At the Annual General Meeting the business shall include:
Apologies
Minutes of the previous A.GM.
Chairman's Report
Secretary's Report
Treasurer's Report along with the presentation and adoption of audited accounts.
Election of office bearers
Appointment of Auditor
Any submitted motions.
Any other business
6.3 An Extraordinary General Meeting of the Association shall be called by the
Honorary Secretary on the instruction of the Management Committee, or on a requisition to that effect signed by no fewer than twenty-five Per Cent of the members of the Association and specifying the matter/s to be considered at such a meeting.
6.5. An Extraordinary General Meeting of the Association shall take place within 28 days of such an instruction being given or such requisition being made and shall be called on not less than 21 days notice in writing which notice shall specify the matters to be discussed at the Extraordinary General Meeting.
7.0 Voting.
Only members present at the meeting shall be entitled to vote.

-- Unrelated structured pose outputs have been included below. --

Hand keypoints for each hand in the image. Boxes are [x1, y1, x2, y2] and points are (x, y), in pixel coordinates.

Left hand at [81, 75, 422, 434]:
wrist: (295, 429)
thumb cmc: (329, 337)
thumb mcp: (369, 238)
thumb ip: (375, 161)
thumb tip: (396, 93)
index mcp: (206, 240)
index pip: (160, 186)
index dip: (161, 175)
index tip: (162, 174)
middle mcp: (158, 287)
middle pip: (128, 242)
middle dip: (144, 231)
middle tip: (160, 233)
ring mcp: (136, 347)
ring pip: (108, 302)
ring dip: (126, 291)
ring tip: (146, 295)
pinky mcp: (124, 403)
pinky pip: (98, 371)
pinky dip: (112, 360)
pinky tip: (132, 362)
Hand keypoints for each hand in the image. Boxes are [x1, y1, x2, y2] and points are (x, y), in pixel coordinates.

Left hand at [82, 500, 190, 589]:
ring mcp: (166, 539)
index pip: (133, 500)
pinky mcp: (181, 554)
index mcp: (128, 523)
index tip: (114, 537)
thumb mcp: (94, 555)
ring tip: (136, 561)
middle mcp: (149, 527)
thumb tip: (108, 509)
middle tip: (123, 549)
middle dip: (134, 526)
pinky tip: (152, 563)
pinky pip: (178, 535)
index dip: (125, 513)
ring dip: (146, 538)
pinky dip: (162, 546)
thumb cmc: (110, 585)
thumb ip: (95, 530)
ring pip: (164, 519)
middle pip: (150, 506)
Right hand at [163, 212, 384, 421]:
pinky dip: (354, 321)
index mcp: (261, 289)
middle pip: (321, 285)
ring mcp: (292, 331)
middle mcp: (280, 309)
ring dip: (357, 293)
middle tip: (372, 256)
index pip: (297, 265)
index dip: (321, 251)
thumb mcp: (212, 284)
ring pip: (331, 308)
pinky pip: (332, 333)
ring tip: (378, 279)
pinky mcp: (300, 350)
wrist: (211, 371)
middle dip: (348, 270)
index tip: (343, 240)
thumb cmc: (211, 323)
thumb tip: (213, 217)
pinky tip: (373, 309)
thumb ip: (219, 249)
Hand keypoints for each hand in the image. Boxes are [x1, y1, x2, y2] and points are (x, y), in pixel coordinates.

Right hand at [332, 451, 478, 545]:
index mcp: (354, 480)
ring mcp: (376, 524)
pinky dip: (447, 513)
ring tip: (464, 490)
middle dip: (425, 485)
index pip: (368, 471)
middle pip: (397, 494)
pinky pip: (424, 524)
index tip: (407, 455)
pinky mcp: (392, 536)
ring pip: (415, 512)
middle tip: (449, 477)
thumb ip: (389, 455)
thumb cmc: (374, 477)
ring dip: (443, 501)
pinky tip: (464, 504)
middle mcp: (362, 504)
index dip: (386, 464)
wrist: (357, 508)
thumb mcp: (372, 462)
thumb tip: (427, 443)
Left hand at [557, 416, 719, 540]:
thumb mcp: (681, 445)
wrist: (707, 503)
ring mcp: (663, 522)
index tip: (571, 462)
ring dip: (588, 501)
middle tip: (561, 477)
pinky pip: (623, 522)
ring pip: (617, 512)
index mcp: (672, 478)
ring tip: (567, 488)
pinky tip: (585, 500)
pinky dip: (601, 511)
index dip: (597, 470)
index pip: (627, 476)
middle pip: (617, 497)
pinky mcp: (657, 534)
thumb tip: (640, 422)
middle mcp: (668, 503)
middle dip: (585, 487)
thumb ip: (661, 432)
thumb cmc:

Each individual member shall be entitled to one vote, and each family or corporate member shall be entitled to two votes provided that two members of such family or organization are present at the meeting
8.0. Finance
The Financial Year of the Association shall be from the first day of April to the
thirty- first day of March of the following year.
The Honorary Treasurer shall keep all monies received on behalf of the Association
in safe custody, and all cheques drawn on the Association's Account shall be signed
by any two of the following, Chairman, Honorary Treasurer or Honorary Secretary.
The Honorary Treasurer shall open such account/s with the Bank or Banks approved by the Management Committee, as the Committee may consider necessary or desirable.
The Honorary Treasurer shall report on the finances of the Association at each
Management Committee meeting.
8.5. The Management Committee at their discretion from time to time may invest surplus funds available.
8.6. The Management Committee shall have no power to borrow money or to incur a
Bank Overdraft without the authority of the Association members at a General Meeting.
8.7. The Audited Accounts must be forwarded to the Director of Finance of the Council within 21 days following the Annual General Meeting for approval, and a request for a Grant as agreed by the Finance Committee of the Council.
9.0. Amendment of the Constitution.
9.1 A General Meeting of the Association shall have the power to amend this
Constitution provided that the nature of the amendment is specified in a notice to all members setting out the date, time, and place of the meeting, and issued not less than 21 days prior to such date, that the amendment is approved by a majority of not less than two thirds of the votes recorded by members present at the meeting.
10.0. Dissolution of the Association.
10.1 A proposal to dissolve the Association shall be submitted to a General Meeting only on a motion by the Management Committee or in pursuance of a requisition submitted to the Honorary Secretary signed by two thirds of the existing members of the Association whichever shall be the lesser.
10.2 Such General Meeting of the Association shall have the power to dissolve the Association provided that the proposal to dissolve is specified hi a notice to all members setting out the date, time and place of the meeting and issued not less than 21 days prior to such date and that such dissolution is approved by a majority of not less than two thirds of the votes recorded at the meeting including postal or delivered votes as hereinafter provided.
10.3 Members who are unable to attend such a meeting shall be entitled to record their votes by notice bearing the name and address of, and signed by the member/s posted or delivered to the Honorary Secretary so as not to reach him/her not later than the time of commencement of the meeting as specified in the notice calling the same.
10.4 If the motion to dissolve the Association is carried, the whole funds and assets of the Association, and after settlement of outstanding obligations, shall be paid to an organisation with charitable purposes decided upon at the special meeting which dissolves the Association.